┌─ Study material

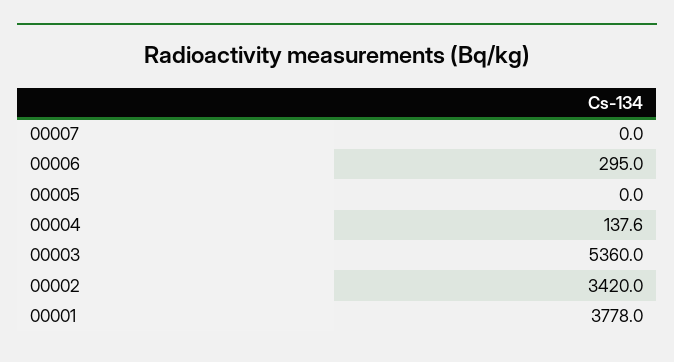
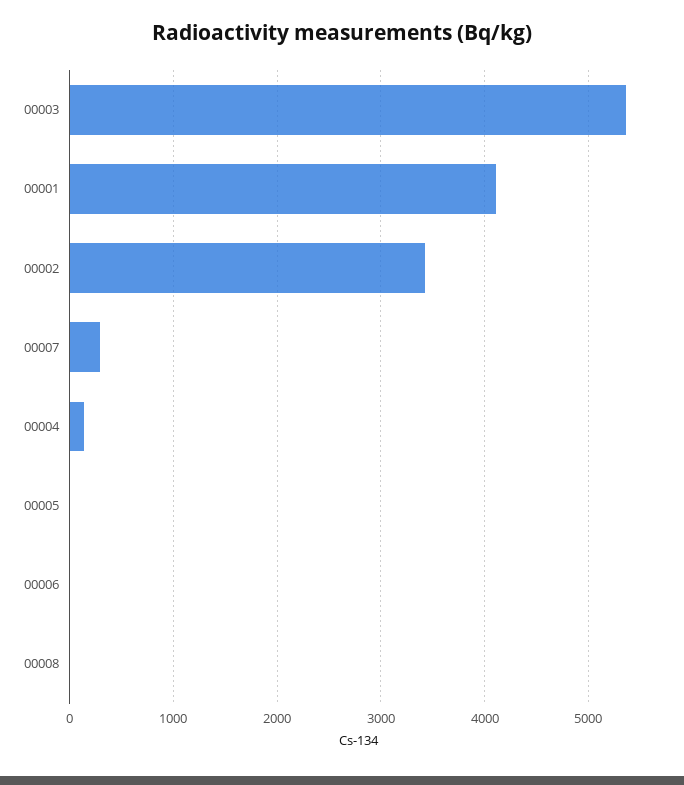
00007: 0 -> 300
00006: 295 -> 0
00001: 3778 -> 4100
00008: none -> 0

└─
┌─ Study material

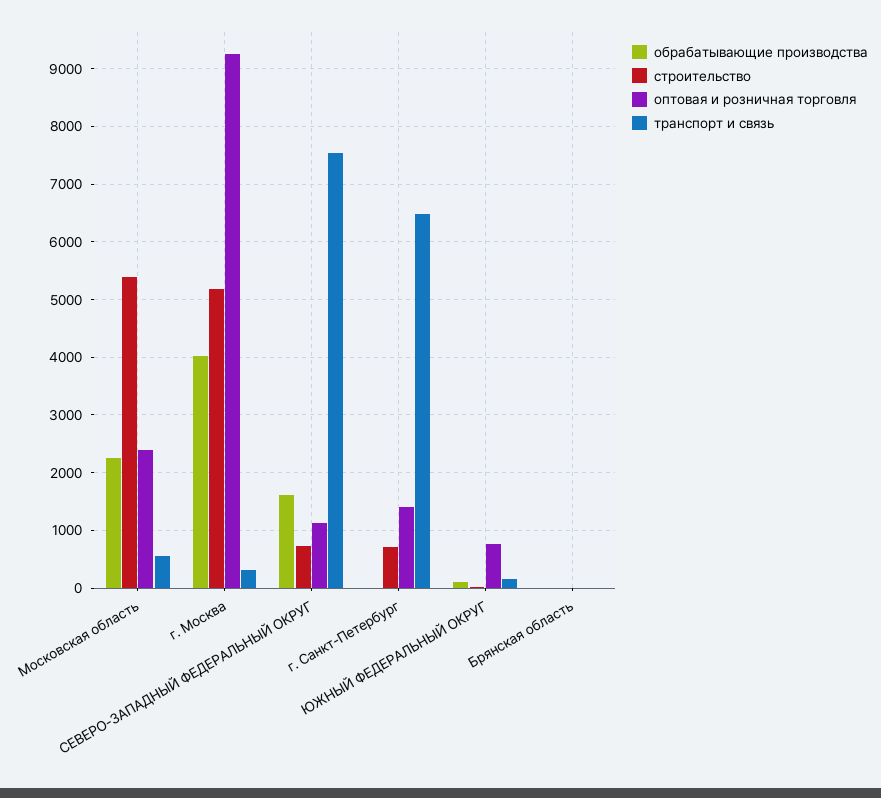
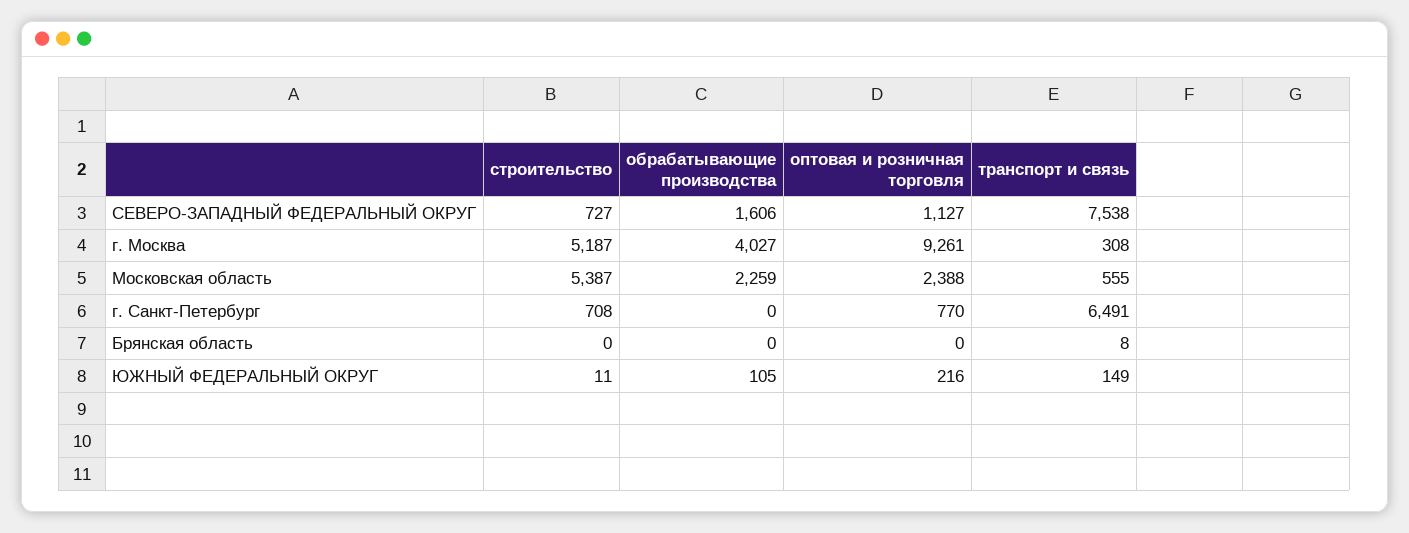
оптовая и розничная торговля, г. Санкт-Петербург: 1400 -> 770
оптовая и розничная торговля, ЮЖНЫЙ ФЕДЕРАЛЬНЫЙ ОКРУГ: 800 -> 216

└─
┌─ Study material

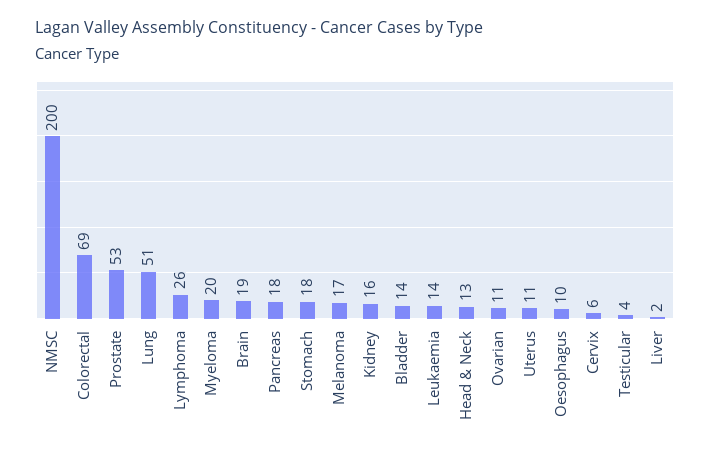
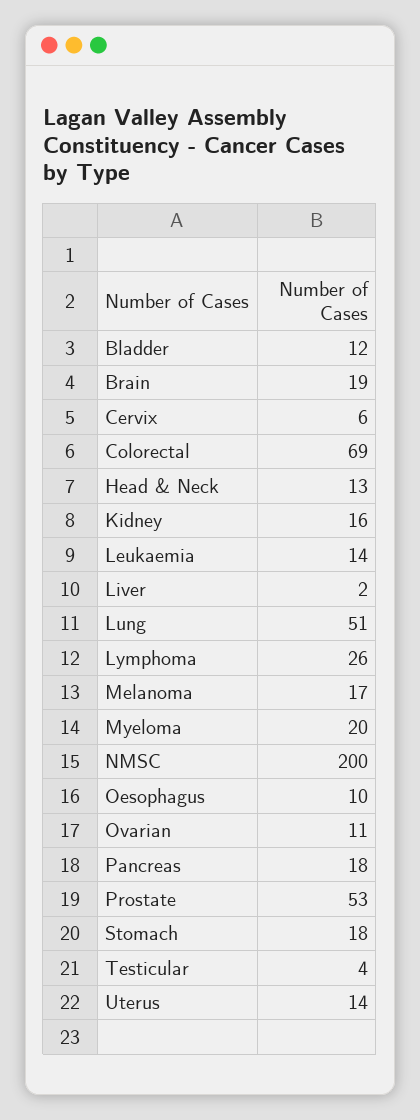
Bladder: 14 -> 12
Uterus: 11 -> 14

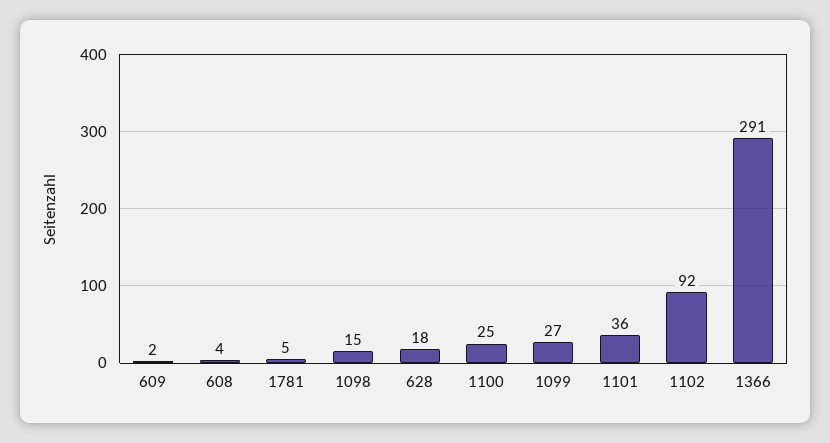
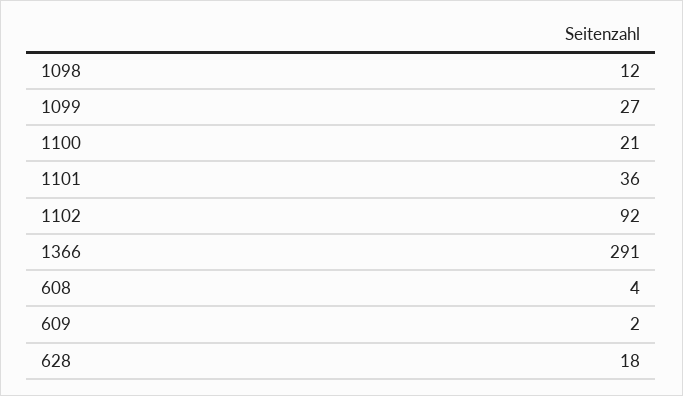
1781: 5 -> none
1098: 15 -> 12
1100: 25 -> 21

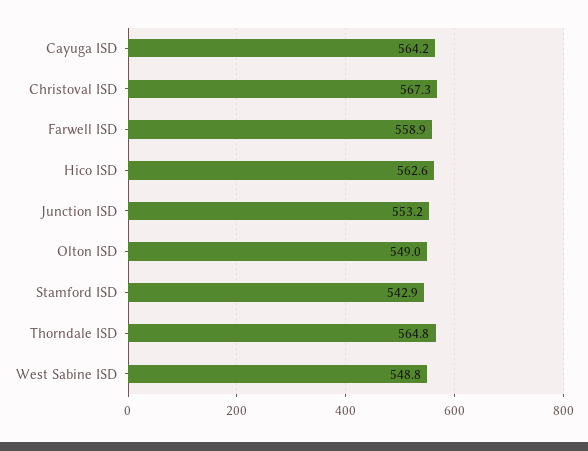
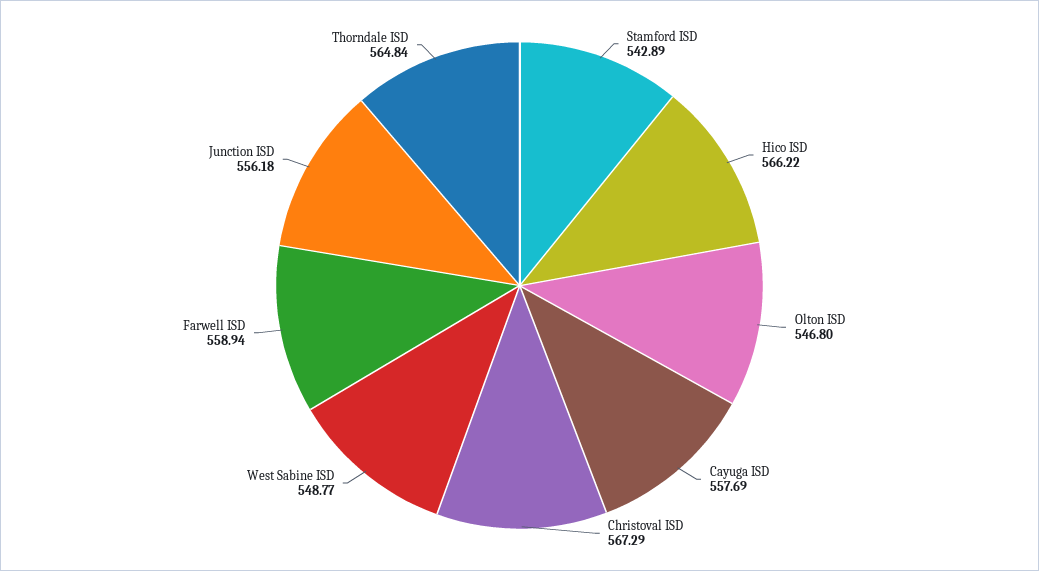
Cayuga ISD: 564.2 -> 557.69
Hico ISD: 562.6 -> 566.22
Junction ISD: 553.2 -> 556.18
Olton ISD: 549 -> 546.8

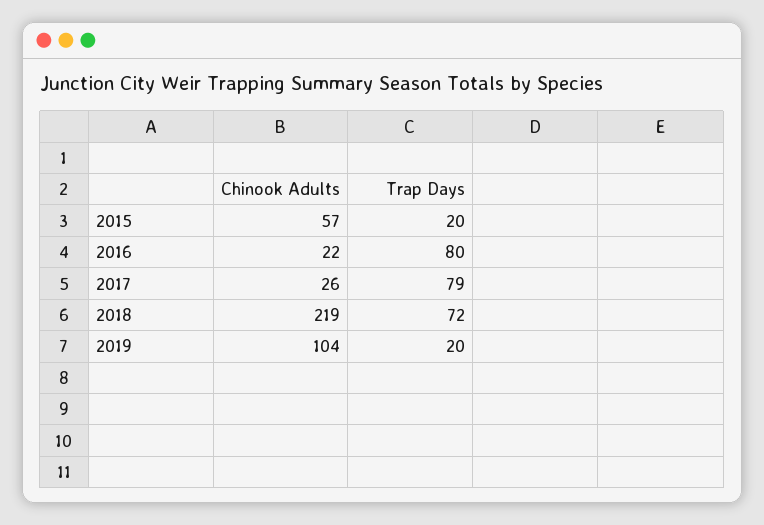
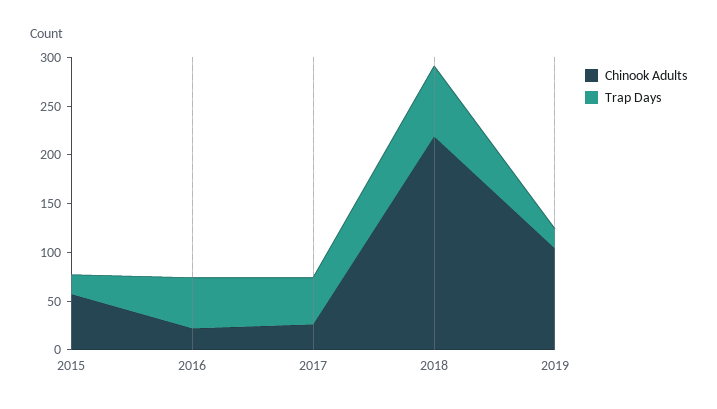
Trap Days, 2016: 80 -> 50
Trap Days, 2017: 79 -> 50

└─

In the listing above, find the line holding "00007: 0 -> 300" and the line holding "00008: none -> 0", then output those two lines and every line between them exactly.

00007: 0 -> 300
00006: 295 -> 0
00001: 3778 -> 4100
00008: none -> 0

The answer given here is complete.